> _Exercise aim_
This exercise calls for copying every line below that holds the word "UNIST".
- Opening Delimiter -
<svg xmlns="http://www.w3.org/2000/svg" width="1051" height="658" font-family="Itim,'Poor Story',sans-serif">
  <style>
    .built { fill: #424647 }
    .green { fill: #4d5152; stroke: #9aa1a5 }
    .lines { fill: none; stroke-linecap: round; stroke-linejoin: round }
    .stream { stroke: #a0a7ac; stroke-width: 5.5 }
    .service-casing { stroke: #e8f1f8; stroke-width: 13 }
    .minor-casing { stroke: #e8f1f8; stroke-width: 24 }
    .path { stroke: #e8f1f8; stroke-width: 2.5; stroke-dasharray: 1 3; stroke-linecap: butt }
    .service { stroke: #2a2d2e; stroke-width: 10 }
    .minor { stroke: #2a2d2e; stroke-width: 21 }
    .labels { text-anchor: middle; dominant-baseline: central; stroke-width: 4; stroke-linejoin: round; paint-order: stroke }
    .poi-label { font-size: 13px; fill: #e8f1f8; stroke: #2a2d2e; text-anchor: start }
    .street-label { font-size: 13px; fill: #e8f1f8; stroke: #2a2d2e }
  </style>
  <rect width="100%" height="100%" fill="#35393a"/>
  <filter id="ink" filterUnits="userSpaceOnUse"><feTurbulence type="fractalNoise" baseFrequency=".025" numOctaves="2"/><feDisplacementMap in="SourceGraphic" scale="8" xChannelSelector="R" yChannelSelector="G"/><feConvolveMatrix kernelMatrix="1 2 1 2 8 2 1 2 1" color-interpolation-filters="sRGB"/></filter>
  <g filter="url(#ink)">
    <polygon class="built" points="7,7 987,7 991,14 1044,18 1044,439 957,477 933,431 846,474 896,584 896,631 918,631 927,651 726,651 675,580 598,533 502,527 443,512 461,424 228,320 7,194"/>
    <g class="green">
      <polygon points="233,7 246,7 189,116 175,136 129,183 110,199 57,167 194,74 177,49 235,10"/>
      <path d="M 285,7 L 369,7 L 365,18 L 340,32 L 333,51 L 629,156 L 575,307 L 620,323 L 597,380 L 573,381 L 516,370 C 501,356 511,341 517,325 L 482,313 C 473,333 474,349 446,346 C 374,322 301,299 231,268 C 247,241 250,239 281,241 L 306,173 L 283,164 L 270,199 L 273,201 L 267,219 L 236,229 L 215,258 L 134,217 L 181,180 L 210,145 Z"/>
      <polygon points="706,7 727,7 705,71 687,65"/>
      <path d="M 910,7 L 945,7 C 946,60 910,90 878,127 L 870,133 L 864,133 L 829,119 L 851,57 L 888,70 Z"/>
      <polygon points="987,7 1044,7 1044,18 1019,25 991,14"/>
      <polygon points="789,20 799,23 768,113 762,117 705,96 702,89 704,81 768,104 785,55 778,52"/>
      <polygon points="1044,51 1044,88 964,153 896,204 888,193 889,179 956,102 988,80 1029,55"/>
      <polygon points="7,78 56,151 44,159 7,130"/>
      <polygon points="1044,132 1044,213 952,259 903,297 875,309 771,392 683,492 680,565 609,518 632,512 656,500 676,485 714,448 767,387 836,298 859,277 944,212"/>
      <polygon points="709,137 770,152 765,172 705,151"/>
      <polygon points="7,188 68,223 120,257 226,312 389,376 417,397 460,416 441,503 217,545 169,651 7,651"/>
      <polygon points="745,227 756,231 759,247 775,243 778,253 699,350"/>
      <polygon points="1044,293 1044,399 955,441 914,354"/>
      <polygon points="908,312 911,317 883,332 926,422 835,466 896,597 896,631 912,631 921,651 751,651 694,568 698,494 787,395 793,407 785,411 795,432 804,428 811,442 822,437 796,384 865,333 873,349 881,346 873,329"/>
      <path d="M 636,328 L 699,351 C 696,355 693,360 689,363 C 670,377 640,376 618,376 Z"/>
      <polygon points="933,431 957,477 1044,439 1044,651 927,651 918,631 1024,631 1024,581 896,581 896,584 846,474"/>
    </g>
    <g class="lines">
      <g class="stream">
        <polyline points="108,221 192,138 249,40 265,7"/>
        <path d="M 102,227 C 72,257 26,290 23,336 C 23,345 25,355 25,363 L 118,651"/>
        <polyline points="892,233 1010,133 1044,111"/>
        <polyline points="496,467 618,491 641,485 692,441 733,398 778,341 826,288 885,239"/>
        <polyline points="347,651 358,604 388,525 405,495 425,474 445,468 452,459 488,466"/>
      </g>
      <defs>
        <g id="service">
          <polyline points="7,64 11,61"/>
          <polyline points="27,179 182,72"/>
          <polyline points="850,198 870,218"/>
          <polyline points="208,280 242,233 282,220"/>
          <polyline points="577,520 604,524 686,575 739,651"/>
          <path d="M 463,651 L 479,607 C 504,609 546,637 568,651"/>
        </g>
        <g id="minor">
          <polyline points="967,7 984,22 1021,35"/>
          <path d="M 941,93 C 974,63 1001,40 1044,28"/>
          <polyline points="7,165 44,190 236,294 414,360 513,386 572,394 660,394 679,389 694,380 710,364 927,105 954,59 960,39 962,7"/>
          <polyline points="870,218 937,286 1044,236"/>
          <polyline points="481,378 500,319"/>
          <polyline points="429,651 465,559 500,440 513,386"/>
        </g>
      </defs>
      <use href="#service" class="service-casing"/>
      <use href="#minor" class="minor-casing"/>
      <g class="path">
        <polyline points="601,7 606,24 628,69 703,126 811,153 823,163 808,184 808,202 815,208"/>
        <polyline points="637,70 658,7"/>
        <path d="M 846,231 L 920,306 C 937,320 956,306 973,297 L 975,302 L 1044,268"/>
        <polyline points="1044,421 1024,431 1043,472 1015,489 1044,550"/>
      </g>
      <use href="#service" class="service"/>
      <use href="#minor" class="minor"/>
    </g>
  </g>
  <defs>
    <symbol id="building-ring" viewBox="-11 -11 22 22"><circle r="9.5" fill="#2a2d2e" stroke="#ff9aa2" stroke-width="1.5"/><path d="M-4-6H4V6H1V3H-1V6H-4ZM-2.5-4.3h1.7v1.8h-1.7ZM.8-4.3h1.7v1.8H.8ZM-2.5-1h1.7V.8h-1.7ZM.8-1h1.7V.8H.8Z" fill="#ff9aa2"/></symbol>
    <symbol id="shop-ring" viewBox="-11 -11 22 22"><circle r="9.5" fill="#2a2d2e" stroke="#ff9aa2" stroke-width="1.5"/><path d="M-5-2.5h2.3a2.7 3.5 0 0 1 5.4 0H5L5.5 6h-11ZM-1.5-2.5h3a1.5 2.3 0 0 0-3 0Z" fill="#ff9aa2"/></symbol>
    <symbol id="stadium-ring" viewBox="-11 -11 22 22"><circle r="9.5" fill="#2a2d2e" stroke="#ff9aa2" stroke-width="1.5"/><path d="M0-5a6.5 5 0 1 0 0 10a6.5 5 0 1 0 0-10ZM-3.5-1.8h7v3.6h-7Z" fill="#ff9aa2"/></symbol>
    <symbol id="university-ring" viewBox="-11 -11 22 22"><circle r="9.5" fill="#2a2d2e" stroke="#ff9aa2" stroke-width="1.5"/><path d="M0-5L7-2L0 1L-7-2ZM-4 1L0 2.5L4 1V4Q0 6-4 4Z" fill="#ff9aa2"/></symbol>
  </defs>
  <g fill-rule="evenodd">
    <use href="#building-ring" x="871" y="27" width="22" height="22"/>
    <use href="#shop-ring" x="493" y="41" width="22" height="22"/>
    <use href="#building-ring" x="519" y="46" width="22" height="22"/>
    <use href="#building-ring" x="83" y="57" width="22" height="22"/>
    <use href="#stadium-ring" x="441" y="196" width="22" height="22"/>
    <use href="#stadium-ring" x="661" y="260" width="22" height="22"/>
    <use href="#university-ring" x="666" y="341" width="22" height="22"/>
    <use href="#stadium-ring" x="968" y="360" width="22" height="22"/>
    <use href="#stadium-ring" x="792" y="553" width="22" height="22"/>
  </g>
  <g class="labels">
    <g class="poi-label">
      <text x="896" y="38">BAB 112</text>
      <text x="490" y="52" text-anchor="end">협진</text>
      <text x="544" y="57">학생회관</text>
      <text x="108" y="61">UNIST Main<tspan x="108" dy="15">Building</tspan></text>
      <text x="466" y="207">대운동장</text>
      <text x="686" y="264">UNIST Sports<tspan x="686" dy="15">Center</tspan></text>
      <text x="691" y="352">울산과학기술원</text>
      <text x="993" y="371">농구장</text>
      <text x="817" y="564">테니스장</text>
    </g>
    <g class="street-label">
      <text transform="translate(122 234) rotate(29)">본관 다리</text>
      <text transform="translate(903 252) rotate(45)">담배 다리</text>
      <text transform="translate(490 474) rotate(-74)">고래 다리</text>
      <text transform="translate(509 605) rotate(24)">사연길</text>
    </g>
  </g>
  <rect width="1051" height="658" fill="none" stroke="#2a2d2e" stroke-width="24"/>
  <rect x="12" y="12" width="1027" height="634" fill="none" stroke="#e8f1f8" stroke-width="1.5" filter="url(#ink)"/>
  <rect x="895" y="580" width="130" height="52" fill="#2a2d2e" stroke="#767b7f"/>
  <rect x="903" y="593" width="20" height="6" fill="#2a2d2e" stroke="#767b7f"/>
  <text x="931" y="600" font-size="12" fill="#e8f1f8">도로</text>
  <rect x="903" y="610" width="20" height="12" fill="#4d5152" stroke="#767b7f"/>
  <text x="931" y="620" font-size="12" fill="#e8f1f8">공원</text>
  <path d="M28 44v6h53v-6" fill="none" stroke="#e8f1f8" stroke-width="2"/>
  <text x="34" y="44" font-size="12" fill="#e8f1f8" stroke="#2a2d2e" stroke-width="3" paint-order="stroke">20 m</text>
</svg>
- Closing Delimiter -
> _Written solution_
      <text x="108" y="61">UNIST Main<tspan x="108" dy="15">Building</tspan></text>
      <text x="686" y="264">UNIST Sports<tspan x="686" dy="15">Center</tspan></text>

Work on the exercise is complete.